Well spotted.  Fixed.

> > -	    SET_FLOAT_WORD(z,ix&0xfffff000);
> > -	    r  =  __ieee754_expf(-z*z-(float)0.5625)*
> > -			__ieee754_expf((z-x)*(z+x)+R/S);
> > +	    SET_FLOAT_WORD(z,ix&0xffffe000);
> 
> Change further to use hx.

Fixed.

> > +	    r  = expf(-z*z-0.5625F)*expf((z-x)*(z+x)+R/S);
> 
> Good fix.  Is the point that -z*z-0.5625F must be exact, but the old
> splitting only made z*z exact?  Is -z*z-0.5625F now always exact?
> Anyway, the error for this case is now smaller than near 1.88, and
> changing the expf()'s to exp()s doesn't reduce it much more, so the
> old extra-precision methods can't be much better.
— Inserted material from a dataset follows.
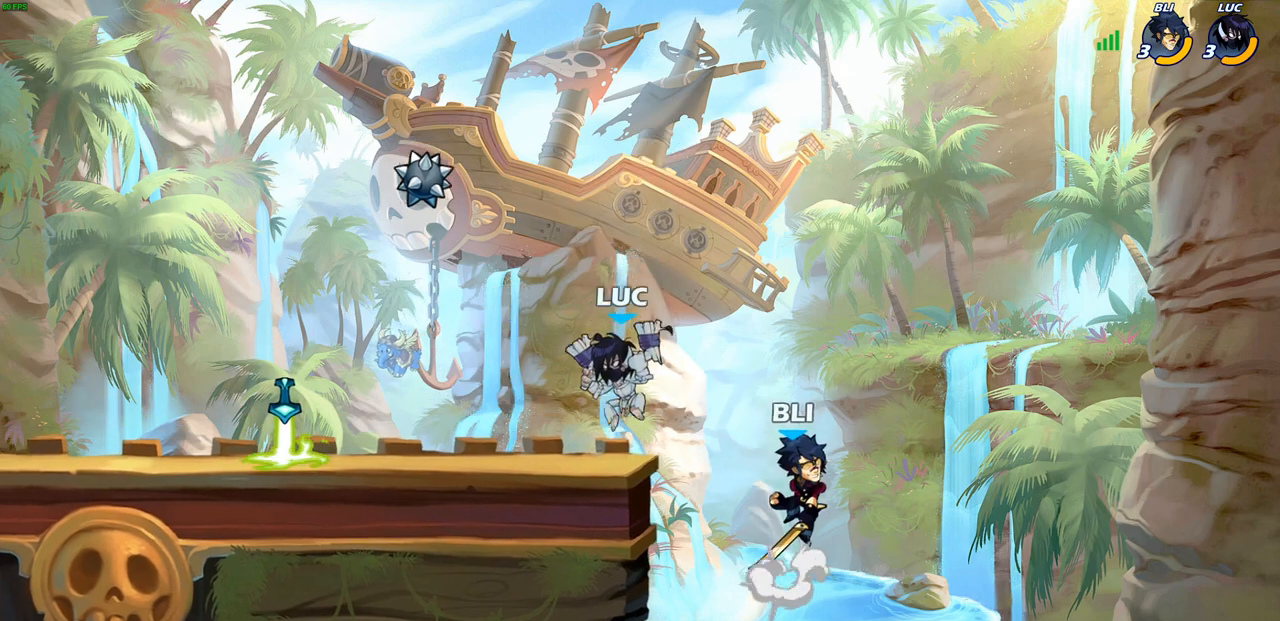
{"buttons": [], "left_stick": "center", "right_stick": "center", "events": [[100, "left_stick", "right"], [167, "SQUARE", "down"], [233, "SQUARE", "up"], [233, "left_stick", "center"]]}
Back to the choice of mask.  I was trying to understand
the origins of the constant 0.5625F.  The asymptotic 
expansion of erfc(x) is (exp(-x**2) / (x*sqrt(pi))) * P(x)
with P(x) being some polynomial.  It turns out 
exp(-0.5625) = 0.56978 and 1/sqrt(pi) = 0.56419.  So, the
algorithm drops the 1/sqrt(pi) and approximates it by
exp(-0.5625).

Well, in reading and re-reading the comment in s_erf.c, this 
part caught my attention:

 *     Note1:
 *	   To compute exp(-x*x-0.5625+R/S), let s be a single
 *	   precision number and s := x; then
 *		-x*x = -s*s + (s-x)*(s+x)
 *	        exp(-x*x-0.5626+R/S) =
 *			exp(-s*s-0.5625)*exp((s-x)*(s+x)+R/S);

This applies to the double precision version, ie erf(), so I 
simply ask the question whether 0xfffff000 was adequate masking
out the low order bits. Fortunately, I only needed to test
0xffff8000, 0xffffc0000, and 0xffffe000.

-- 
Steve